Capitalism doesn't require limited companies, but it is the institution that most clearly epitomizes capitalism. Take a small limited company. It has existed for ten years and its total revenue over ten years is in the range of 30 million dollars. The start up capital invested in stocks was 60,000 dollars. The shareholders have got small dividends over the year, just corresponding to a typical interest rate; they wanted to keep the profits in the company to allow for the rapid growth. Through accumulated profits, the company is now worth some 500,000 dollars, i.e. the value of the “investment” has increased eight times in ten years. This is nothing exceptional but all in all, it is a reflection of a moderately successful company. During the ten years of existence, some ten people have been working in the company. They have had a good salary; they even have been part of a profit sharing program. One now wonders why the ones who invested the original capital ten years earlier should be the owners of the whole company. Isn't it the fruits of the ten peoples' work that has made it to what it is today? The original capital, representing less than one man-year of work in value is now worth more than the 100 man-years of work dedicated to the company over the years. Funnily enough, we have come to accept this as the most natural thing.

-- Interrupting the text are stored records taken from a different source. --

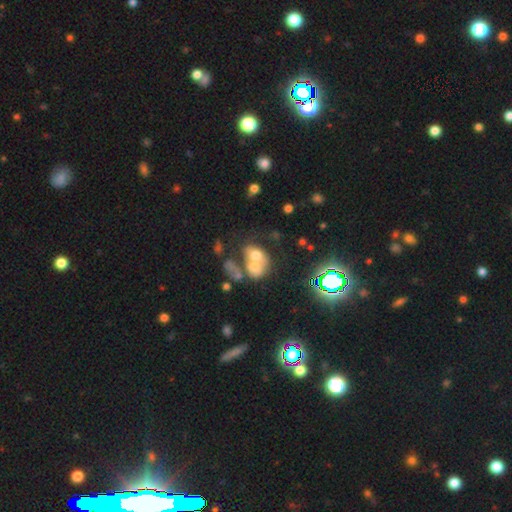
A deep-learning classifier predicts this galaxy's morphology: The model was most divided on "smooth or featured": smooth: 46%, featured or disk: 30%, star or artifact: 24%. More confident: merging — merger (64%).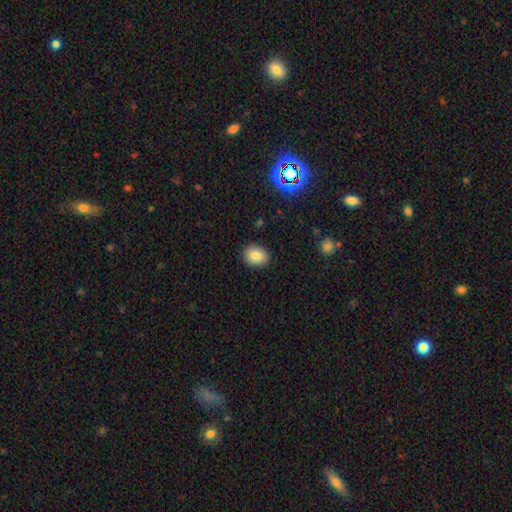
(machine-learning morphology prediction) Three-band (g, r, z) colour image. It shows a smooth galaxy with no disk features (83%) that is round (56%). Merging: none (89%).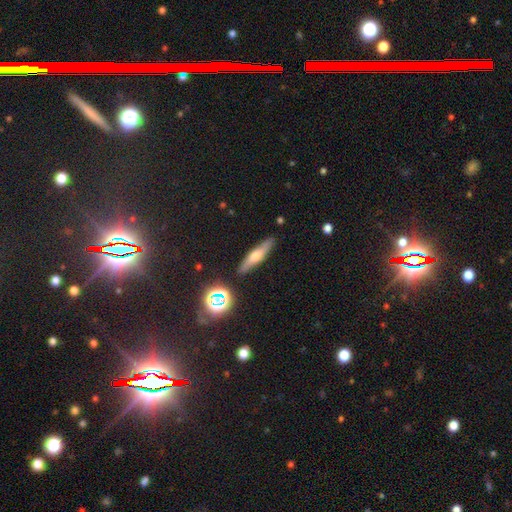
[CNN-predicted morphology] This is possibly a featured or disk galaxy (46%). Merging: clearly none (88%).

The stated purpose of limited companies is to supply
their owners with profits. This is motivated with that the owners supply the
capital that is needed to start and invest in the operations. That is also the
reality when many companies start. The bulk of the trade in stocks is not about
company start-ups, however, but it is stocks that are bought and sold in purely
speculative purpose. In the period, 1900-1953 new stocks contributed less than
five percent of the needed capital for US business. In the end of the
1990s only one percent of the value of the stock that was bought and sold
reached the companies, the rest is only transfer between stockowners (Kelly2001).

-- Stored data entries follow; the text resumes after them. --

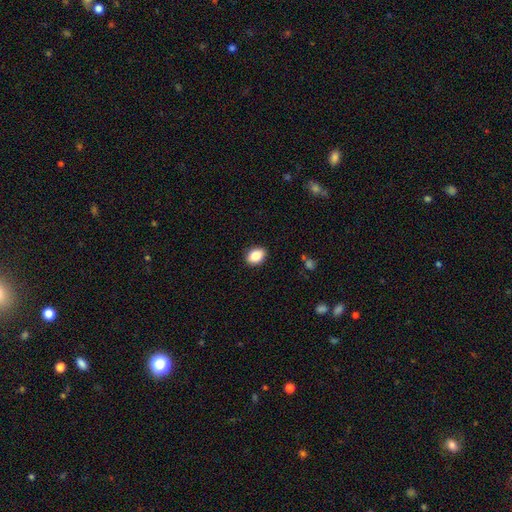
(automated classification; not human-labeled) A smooth galaxy with no disk features (86%) that is in between round and cigar-shaped (78%). Merging: none (89%).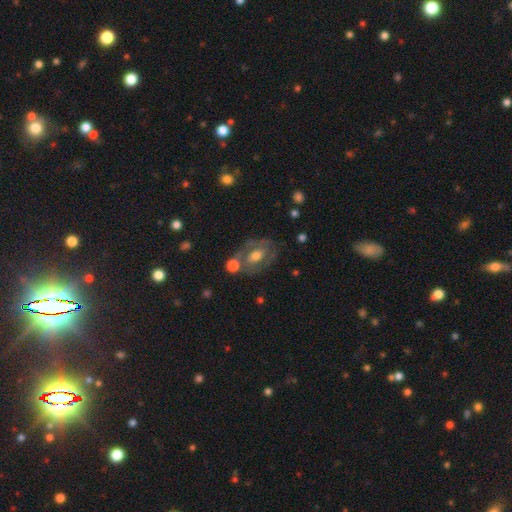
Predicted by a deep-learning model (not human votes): Q: Smooth or featured?
A: featured or disk (61%); runner-up: smooth (30%)
Q: Edge-on disk?
A: no (93%); runner-up: yes (7%)
Q: Bar?
A: no (61%); runner-up: weak (29%)
Q: Spiral arms?
A: no (54%); runner-up: yes (46%)
Q: Bulge size?
A: moderate (65%); runner-up: large (17%)
Q: Merging?
A: none (60%); runner-up: minor disturbance (17%)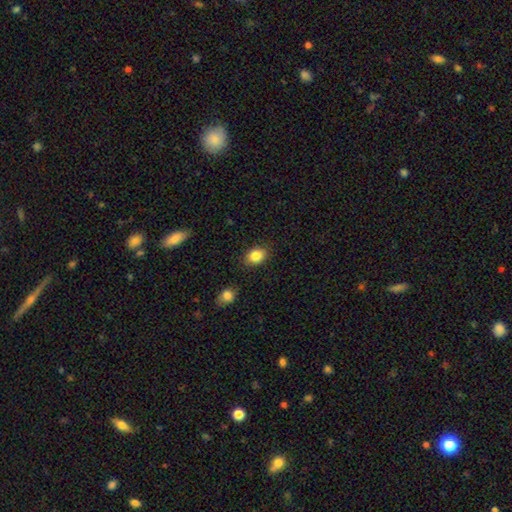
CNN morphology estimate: Smooth or featured: smooth — 85% (star or artifact — 9%)
How rounded: in between — 63% (round — 36%)
Merging: none — 85% (minor disturbance — 10%)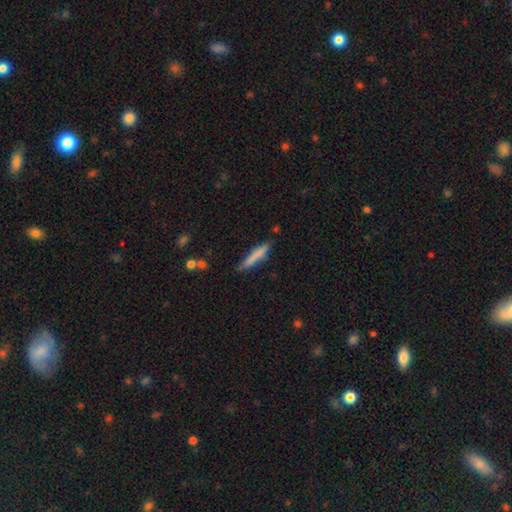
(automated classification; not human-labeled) Morphology: type=smooth (73%); roundness=cigar-shaped (92%); merging=none (80%).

As the system is now, it is the stockowners that have
the power over companies and the exclusive rights to profits. Not the total
right actually, the other power centre in society, the state, has ascertained
its share of the profit through company taxes, in almost all societies. One can
also see this as a payment for the services companies get from society such as an
educated work force, health system, legal system and protection. The employees,
the clients, the local community or the environment, none of them have any right
to a share in profits. Between 1987 and 1997, the stocks in Dow Jones index
went up 300 percent. In the same period, real wages in USA dropped 7
percent. That can hardly be fair, reasonable or even efficient? As Schumpeter
noted when companies are not managed by entrepreneurs but by professional
managers, and owned by investors, the whole idea of ownership andentrepreneurship is destroyed (Schumpeter 1942).
Privatize profits and socialize losses
In a limited company the owner has unlimited rights to
the profits of the company, but only limited responsibility for the losses.
This is the essence of limited companies; two hundred years ago this didn’t
exist. It is an innovation and a privilege extracted by the rich in the same
way as the nobles saw to that their rights were enshrined in law. There were
shareholding companies earlier, but the owners were personally responsible. In England, it became more straightforward to incorporate a joint stock company following the Joint Stock Companies Act 1844, although investors in such companies carried unlimited liability until the Limited Liability Act 1855. The
emergence of limited companies is the first, and one of the more clear examples
of how the wealthy class try to privatize gains and socialize losses, something
that became very apparent during the financial crisis 2008-2009 where a
trillion of dollars or more were used by governments just to prime the
financial markets because they were not willing to take any risks; the same markets
that claims the legitimacy of their mere existence with that they are needed to
provide businesses with risk capital!